I've been listening to a lot of Ram Dass lately. My husband doesn't like him all that much, but I really do. I like that he's like the comedian of the guru world. He's always got a good joke coming right around the corner. I've been watching some YouTube videos of Eckart Tolle and he's actually pretty funny too, which didn't come across in his books as much, but when I listened to him on video, it was awesome. He's always cracking himself up, which I can relate to. And Ram Dass has this beautiful way of talking about his human-ness that I just really love. He jokes about being a bit perverted, judgmental, and angry at times. I identify with those stages of his journey. I feel like I'm always trying to be a bit more spiritual than I am at any given moment and sometimes it backfires.

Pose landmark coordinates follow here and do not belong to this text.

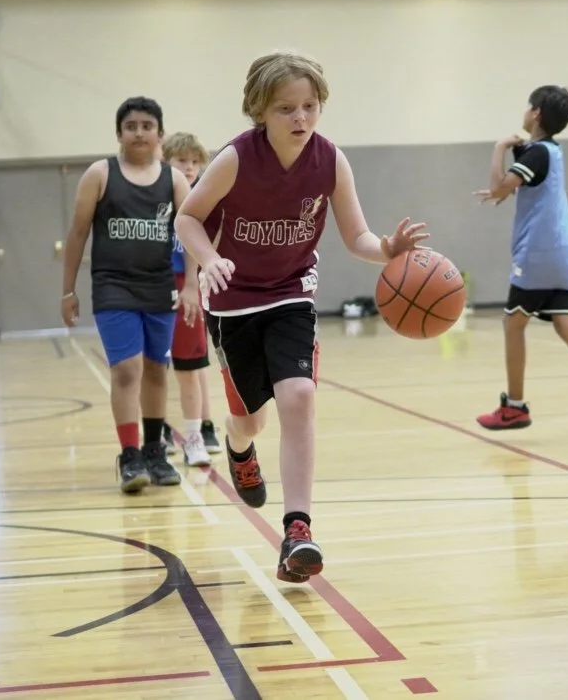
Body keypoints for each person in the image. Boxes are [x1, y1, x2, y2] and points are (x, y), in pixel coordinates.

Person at [175, 51, 427, 583]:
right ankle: (239, 447)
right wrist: (210, 258)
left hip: (291, 293)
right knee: (249, 418)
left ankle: (298, 530)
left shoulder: (330, 160)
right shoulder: (235, 159)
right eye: (287, 108)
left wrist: (388, 247)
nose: (301, 118)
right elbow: (188, 217)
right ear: (260, 111)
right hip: (235, 300)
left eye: (309, 106)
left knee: (300, 395)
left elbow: (356, 237)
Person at [473, 85, 568, 442]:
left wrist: (499, 148)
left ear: (536, 114)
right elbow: (523, 184)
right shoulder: (549, 152)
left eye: (529, 107)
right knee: (566, 325)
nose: (525, 112)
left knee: (513, 322)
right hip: (563, 250)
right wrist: (516, 157)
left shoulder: (536, 154)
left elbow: (498, 187)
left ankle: (514, 406)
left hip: (539, 254)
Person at [61, 96, 200, 493]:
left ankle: (155, 451)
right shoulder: (100, 174)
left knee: (157, 369)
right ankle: (129, 455)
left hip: (158, 285)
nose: (139, 132)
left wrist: (191, 284)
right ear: (119, 133)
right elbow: (77, 234)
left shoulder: (173, 180)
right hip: (113, 286)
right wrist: (67, 290)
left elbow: (191, 232)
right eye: (131, 126)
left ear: (160, 132)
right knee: (127, 370)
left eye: (146, 125)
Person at [161, 130, 221, 466]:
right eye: (182, 160)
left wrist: (196, 284)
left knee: (194, 361)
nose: (189, 167)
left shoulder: (202, 199)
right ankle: (160, 429)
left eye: (195, 162)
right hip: (158, 282)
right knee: (157, 364)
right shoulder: (156, 198)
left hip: (192, 282)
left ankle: (201, 430)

For example, while writing I vacillate widely between writing to help others and writing to be well liked or seen as funny. I will feel that something I've written is pure gold and then upon a second go through realize I sound like a teenager on whip-its (whoaaaa, so cool, like, you get me and I get you and we are here, getting it together...also if you don't know what whip-its are, I commend you, because you obviously had high quality friends in high-school). But who really knows what I sound like to someone else. I imagine sometimes I sound like a fairy hippie child to some, maybe whose done one too many whip-its, and to others I sound like an uptight dill-weed.

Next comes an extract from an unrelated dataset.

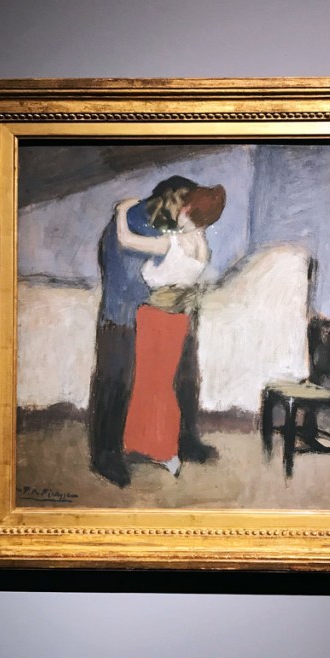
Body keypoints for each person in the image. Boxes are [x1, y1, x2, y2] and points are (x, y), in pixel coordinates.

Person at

But like I said, I'm trying to change. Okay, so a lot of that comes in the form of Universe-bargaining. In my mind if I change my impulsivity with my husband and concede to his desire to do things at a mind-numbingly slow pace then I will win his favor and get this big thing I really really want...moving to Hawaii. If I'm good, then God will reward me with gifts. So okay, I'm still working on altruism for it's own sake, and I didn't know when I started this piece that I'd uncover a dark motive, but there it is. There is good in it too, it's not all shadows. I am trying to practice non-attachment to stuff (I see the irony here with the Hawaii cling). If I stop buying stuff impulsively then I have more money to save for Hawaii. It will also make the move easier considering I won't have to pack or get rid of things (I'm so practical).

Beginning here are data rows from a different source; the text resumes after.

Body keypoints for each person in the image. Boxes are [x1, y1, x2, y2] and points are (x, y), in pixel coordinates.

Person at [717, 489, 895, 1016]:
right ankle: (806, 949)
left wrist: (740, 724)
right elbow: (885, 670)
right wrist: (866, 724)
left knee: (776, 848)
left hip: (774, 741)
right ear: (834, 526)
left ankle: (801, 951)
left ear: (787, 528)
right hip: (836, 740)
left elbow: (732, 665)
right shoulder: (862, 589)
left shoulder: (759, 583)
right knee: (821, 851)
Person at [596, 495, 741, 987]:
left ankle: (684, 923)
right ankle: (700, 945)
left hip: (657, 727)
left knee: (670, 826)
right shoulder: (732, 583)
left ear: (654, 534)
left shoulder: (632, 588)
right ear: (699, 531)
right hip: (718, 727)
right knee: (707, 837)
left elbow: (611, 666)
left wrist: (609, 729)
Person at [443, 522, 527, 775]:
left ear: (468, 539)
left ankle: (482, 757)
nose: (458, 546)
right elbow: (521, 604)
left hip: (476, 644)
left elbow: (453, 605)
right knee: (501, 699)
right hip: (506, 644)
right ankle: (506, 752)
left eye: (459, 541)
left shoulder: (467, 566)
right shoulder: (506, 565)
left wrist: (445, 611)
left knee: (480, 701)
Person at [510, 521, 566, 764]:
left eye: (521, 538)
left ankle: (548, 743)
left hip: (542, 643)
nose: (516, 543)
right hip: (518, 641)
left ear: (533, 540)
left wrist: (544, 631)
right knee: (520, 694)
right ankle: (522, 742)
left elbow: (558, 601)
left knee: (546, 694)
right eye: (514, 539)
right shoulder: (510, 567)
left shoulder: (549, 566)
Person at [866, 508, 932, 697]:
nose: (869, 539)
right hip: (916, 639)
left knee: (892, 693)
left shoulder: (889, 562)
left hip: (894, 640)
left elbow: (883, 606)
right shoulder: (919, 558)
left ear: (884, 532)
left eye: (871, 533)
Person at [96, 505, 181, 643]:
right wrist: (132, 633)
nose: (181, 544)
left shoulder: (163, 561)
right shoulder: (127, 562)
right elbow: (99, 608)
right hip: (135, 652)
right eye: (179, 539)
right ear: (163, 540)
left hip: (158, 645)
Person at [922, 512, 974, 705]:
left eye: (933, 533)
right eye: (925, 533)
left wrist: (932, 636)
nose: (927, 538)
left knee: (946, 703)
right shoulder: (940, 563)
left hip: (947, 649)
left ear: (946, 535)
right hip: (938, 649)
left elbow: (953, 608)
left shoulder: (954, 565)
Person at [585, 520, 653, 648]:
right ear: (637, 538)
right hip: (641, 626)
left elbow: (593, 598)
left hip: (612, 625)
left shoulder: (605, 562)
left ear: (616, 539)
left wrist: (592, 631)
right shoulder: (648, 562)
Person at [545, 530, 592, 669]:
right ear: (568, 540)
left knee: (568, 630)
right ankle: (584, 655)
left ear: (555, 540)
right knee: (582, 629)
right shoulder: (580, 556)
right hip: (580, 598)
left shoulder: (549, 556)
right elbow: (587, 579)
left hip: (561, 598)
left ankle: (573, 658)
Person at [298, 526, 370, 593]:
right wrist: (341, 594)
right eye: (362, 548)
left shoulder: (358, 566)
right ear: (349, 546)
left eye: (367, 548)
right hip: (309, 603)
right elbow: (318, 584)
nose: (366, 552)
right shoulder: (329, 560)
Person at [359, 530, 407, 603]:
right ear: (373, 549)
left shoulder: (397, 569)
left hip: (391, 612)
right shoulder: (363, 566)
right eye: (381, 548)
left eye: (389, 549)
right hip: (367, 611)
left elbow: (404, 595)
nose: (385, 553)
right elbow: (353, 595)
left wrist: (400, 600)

But what if I don't get what I thought I needed? Oh, that makes me sad just to write it. I wrote a post about the first time I went to Hawaii and I loved every second of that article. Just like the place itself. Stuart Wilde talks about using up the energy of a place, person or thing and moving on. This includes clothes, cars, homes etc. Not super sustainable when it comes to goods, but I can feel that need for newness sometimes. And maybe that's all Hawaii is for me, but I'm totally fine making a Hawaiian mistake I can tell you that much. If it's going to be an epic fail, lets have it be in paradise. I'm also okay if Hawaii is not forever. Maybe after that Australia? Indonesia? Timbuktu? I'm game, however my husband has to surf, so I guess Timbuktu is out. Maybe one day my energy will rest and I won't need to move. Sounds nice too. But for now, the sea calls, so I must answer. Hope to meet you along the way.